Records excerpted from a collection:
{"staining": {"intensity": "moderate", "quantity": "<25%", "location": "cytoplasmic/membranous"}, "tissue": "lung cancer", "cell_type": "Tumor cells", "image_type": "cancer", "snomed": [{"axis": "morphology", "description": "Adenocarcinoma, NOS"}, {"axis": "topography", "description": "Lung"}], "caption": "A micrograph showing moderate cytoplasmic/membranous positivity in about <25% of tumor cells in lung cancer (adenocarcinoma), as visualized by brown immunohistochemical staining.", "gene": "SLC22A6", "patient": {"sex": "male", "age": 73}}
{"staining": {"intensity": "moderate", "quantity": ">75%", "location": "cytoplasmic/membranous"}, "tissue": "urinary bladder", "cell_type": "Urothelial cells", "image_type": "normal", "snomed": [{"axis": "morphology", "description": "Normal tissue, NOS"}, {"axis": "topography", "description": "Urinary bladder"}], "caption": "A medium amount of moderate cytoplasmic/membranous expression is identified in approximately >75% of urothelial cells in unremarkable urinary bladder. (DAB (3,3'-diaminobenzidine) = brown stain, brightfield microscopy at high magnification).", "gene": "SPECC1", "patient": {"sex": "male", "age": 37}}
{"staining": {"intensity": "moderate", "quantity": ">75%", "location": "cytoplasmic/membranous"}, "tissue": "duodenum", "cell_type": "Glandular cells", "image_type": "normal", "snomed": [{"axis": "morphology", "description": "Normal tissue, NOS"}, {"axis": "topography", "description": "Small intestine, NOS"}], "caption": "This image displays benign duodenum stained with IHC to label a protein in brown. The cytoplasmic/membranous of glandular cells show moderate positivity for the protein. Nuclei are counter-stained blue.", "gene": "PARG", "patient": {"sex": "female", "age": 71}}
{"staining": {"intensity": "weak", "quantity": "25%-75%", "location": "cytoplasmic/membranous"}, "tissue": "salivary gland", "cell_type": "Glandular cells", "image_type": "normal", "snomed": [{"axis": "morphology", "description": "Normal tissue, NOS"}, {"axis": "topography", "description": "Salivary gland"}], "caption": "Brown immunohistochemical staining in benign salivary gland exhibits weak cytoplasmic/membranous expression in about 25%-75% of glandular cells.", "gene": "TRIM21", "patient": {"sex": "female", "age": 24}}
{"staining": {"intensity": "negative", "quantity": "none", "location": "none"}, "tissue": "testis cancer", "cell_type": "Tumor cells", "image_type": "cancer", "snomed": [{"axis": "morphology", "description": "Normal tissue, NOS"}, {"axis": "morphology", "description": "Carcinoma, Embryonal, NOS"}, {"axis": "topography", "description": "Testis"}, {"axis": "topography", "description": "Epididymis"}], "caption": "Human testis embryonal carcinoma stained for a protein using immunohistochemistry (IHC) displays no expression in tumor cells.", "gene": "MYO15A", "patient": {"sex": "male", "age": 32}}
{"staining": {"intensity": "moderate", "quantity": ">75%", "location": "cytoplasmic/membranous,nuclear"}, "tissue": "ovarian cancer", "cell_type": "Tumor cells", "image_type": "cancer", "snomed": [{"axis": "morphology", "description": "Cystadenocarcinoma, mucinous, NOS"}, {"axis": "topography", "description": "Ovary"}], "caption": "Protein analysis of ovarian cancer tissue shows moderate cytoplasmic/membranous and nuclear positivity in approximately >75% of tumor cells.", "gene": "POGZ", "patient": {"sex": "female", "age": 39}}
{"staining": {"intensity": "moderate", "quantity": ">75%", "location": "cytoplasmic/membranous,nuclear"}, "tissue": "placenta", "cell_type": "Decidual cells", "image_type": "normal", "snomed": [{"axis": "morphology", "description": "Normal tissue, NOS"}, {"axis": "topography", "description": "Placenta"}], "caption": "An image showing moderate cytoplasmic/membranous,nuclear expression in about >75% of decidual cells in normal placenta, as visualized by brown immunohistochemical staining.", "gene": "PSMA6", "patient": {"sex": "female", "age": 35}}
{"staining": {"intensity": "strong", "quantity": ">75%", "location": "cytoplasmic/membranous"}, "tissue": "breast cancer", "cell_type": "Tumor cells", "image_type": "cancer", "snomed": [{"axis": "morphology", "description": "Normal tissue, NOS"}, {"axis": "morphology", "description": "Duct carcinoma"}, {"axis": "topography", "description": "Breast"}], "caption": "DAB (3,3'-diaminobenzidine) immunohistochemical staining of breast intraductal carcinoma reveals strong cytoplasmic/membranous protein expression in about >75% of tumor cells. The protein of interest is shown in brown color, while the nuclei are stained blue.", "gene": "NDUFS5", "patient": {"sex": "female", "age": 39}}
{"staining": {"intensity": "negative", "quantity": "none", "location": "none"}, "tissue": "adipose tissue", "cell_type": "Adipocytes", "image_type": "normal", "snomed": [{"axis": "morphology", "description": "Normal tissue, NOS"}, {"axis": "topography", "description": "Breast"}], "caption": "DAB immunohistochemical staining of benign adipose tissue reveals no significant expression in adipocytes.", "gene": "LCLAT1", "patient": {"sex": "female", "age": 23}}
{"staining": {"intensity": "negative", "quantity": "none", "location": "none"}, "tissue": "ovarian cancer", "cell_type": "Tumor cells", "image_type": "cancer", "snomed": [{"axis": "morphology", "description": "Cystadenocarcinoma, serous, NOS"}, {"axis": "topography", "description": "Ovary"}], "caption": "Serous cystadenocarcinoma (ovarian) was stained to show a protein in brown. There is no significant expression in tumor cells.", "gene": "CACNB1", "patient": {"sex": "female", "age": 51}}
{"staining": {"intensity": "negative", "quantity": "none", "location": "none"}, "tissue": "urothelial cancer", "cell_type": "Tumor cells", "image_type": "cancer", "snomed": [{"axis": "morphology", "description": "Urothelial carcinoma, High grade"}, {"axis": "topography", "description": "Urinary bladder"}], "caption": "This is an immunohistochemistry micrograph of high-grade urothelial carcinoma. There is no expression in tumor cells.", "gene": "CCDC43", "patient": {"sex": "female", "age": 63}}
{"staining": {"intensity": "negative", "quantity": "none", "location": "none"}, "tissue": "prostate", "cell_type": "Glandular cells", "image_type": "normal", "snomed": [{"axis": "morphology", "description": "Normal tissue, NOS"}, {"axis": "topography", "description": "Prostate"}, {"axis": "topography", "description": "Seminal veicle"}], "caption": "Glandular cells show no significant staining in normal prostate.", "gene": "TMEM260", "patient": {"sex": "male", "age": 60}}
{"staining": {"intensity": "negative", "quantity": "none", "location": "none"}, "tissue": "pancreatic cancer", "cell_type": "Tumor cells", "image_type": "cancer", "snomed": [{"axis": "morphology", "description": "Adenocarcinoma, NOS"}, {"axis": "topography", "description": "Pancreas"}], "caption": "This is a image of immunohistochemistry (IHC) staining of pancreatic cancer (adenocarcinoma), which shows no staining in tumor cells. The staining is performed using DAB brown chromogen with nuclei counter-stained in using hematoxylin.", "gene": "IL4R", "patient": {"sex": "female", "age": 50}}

» **What this task involves**
From the data above, reproduce word for word the lines running from the line with "cystadenocarcinoma (ovarian) was" to the line with "is an immunohistochemistry", ends included.

» **Output for this exercise**
{"staining": {"intensity": "negative", "quantity": "none", "location": "none"}, "tissue": "ovarian cancer", "cell_type": "Tumor cells", "image_type": "cancer", "snomed": [{"axis": "morphology", "description": "Cystadenocarcinoma, serous, NOS"}, {"axis": "topography", "description": "Ovary"}], "caption": "Serous cystadenocarcinoma (ovarian) was stained to show a protein in brown. There is no significant expression in tumor cells.", "gene": "CACNB1", "patient": {"sex": "female", "age": 51}}
{"staining": {"intensity": "negative", "quantity": "none", "location": "none"}, "tissue": "urothelial cancer", "cell_type": "Tumor cells", "image_type": "cancer", "snomed": [{"axis": "morphology", "description": "Urothelial carcinoma, High grade"}, {"axis": "topography", "description": "Urinary bladder"}], "caption": "This is an immunohistochemistry micrograph of high-grade urothelial carcinoma. There is no expression in tumor cells.", "gene": "CCDC43", "patient": {"sex": "female", "age": 63}}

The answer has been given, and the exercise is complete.